──────── Passage

There's going to be, I think, pretty strong adoption in the fall, and you're going to want your app to fit in. And as soon as this lands to the public, your app is going to start looking old, and that clock is ticking. How long will you let your app look old to your customers? You're going to want to have this running on a device, and you're going to want to start working on UI possibilities now, ASAP.

I said back when the redesign for the OS was rumored, I said that if they do a big redesign, that's basically all we're going to be able to do all summer and fall.

Responding to the New Design

I stand by that for the most part. It is going to be a lot of work. I started playing with the UI stuff over the last couple days and... A lot of it still doesn't work right. A lot of it has some weird, tricky little gotchas that you have to figure out or work around. You've got to file a bunch of bugs and hope they fix them soon so you can start actually using the stuff. But your customers don't know any of that. Your customers...

come September are going to see the system looks radically different and your app looks old. So you've got to get on that ASAP. And what's interesting, the way I feel kind of generally about what they delivered this year... A lot of people who I think are not developers or maybe who are skeptical of AI think they didn't really give us that much this year.

And I can tell you for sure that's not the case. We'll get to that in a minute. But I think one of the challenges that I'm facing is that I do see that, oh, yeah, I have to do a redesign badly now.

But also, there's all these cool new APIs that I also want to play with. So there is some... some balance to find there that and of course I never find those balances but there's some balance to find there with like how do I spend my time and it's it's kind of this big crunch period too because you have only a very short time when

You have to consume a whole bunch of developer sessions, figure out what to do with your app, and start using these new APIs so that you can ask the right questions during the labs if you're there that week. and or you can start filing bugs that actually have any chance of getting fixed before this thing is released. So there's so much going on right now. I feel like I'm being pulled in a thousand different directions, all of which are super urgent and have to be done yesterday.

────────────────
──────── Provided information

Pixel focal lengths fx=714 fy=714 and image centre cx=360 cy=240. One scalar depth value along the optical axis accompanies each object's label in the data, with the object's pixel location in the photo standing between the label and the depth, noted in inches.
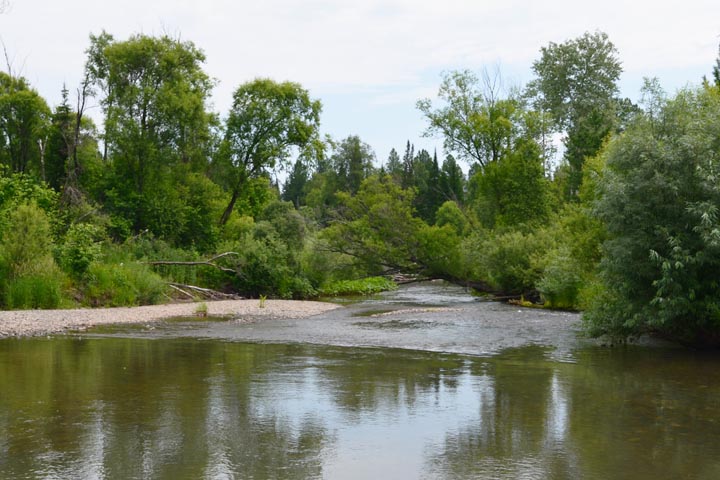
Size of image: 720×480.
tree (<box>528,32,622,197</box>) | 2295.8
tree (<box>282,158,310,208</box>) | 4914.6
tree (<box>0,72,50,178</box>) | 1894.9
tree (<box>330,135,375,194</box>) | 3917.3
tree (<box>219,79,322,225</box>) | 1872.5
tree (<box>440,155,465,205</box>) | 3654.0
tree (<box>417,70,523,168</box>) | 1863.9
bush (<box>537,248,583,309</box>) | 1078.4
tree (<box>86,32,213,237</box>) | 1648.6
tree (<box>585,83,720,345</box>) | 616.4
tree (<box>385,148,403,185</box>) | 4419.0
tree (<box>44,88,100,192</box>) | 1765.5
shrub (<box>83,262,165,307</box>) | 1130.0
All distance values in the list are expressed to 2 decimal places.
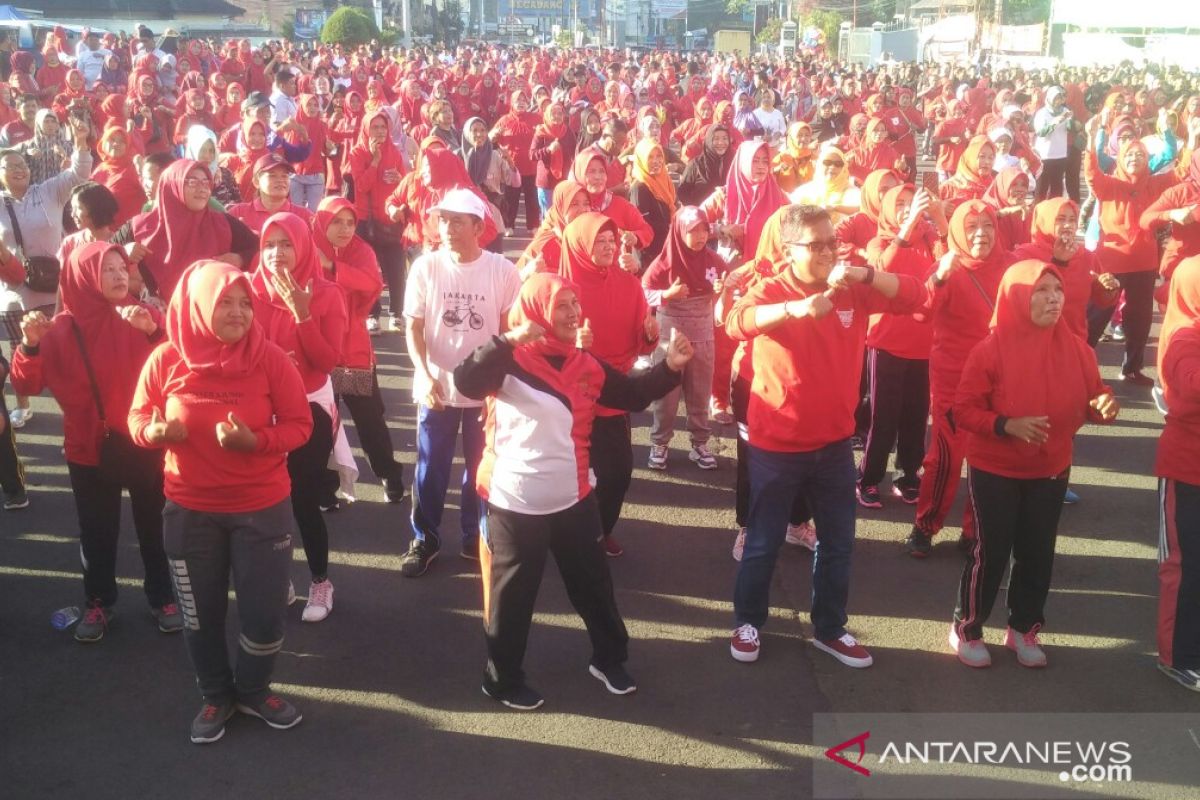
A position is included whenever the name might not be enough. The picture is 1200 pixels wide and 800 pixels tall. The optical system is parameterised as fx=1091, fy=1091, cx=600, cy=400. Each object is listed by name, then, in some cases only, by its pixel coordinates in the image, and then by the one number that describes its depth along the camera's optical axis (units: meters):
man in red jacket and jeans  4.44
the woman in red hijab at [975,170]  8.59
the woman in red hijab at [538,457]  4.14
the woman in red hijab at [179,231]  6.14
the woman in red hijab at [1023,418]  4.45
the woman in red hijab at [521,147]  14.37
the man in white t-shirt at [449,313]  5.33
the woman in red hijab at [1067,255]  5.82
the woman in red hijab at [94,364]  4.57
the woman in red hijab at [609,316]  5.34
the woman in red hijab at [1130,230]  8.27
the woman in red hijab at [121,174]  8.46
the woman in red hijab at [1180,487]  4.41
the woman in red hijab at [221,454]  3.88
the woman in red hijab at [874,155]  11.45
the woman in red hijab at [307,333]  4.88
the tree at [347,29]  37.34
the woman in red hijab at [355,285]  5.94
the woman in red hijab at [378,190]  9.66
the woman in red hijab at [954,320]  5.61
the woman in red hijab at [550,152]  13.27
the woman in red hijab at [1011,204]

────────────────

**Tasks to complete:**
1/ Rewrite the paragraph of the passage about the OS redesign that begins "There's going to be, I think, pretty strong adoption" as a short bulleted list that keeps its main points.
2/ Answer these questions from the passage about the OS redesign, one line each:
(a) In what month does the speaker say customers will see that the system looks radically different?
(b) What does the speaker say many non-developers or people skeptical of AI believe about this year's release?
(c) Besides the redesign, what else does the speaker want to spend time playing with?
3/ Resume the passage about the OS redesign after its final sentence.
The listing has no connection to the passage about the OS redesign.

**Responses to the tasks:**
1/
- Adoption of the new design is expected to be strong in the fall, and apps will need to fit in.
- Once it reaches the public, apps that haven't been updated will start to look old, and that clock is already ticking.
- Developers should get it running on a device and start working on UI possibilities as soon as possible.

2/
(a) September.
(b) That they didn't really give us that much this year.
(c) All the cool new APIs.

3/
Sure. Though I will say it is good to also realize that there is an initial sprint and then I feel like things settle down in the way that we most likely have until... mid to late September to be, until we have to be ready, which is about three months, is it? June to July, July to August, August to September, three months. So we do have a bit of time once that initial sprint settles down. Absolutely, I'm the same as you. I've watched so many session videos in the last...

week and a half that they all start to run together. And like, I just, I vaguely remember things. And that's, that's my point in what I'm doing right now is I'm watching as many as I can.

but not paying deep attention to them as I'm going. I'm trying to be exposed to lots of ideas and frameworks and things such that over the course of the next few weeks, when I really dig into things, I'll be like, oh yeah, I remember this being somewhere. And then you can go into the different... developer app and they have searchable transcripts which is super helpful and so if you want to find something that you referenced earlier but it is definitely

a bit overwhelming. And I think the thing that's been interesting and slightly reassuring to me, so the new design, which probably, I mean, I imagine if you're listening to this, you probably know what we're talking about, but like Apple is this liquid glass. is the high-level feature of the design, but it's more than just this new visual texture with the liquid glass thing. It's a slightly more, I might say, stripped down or cleaned up.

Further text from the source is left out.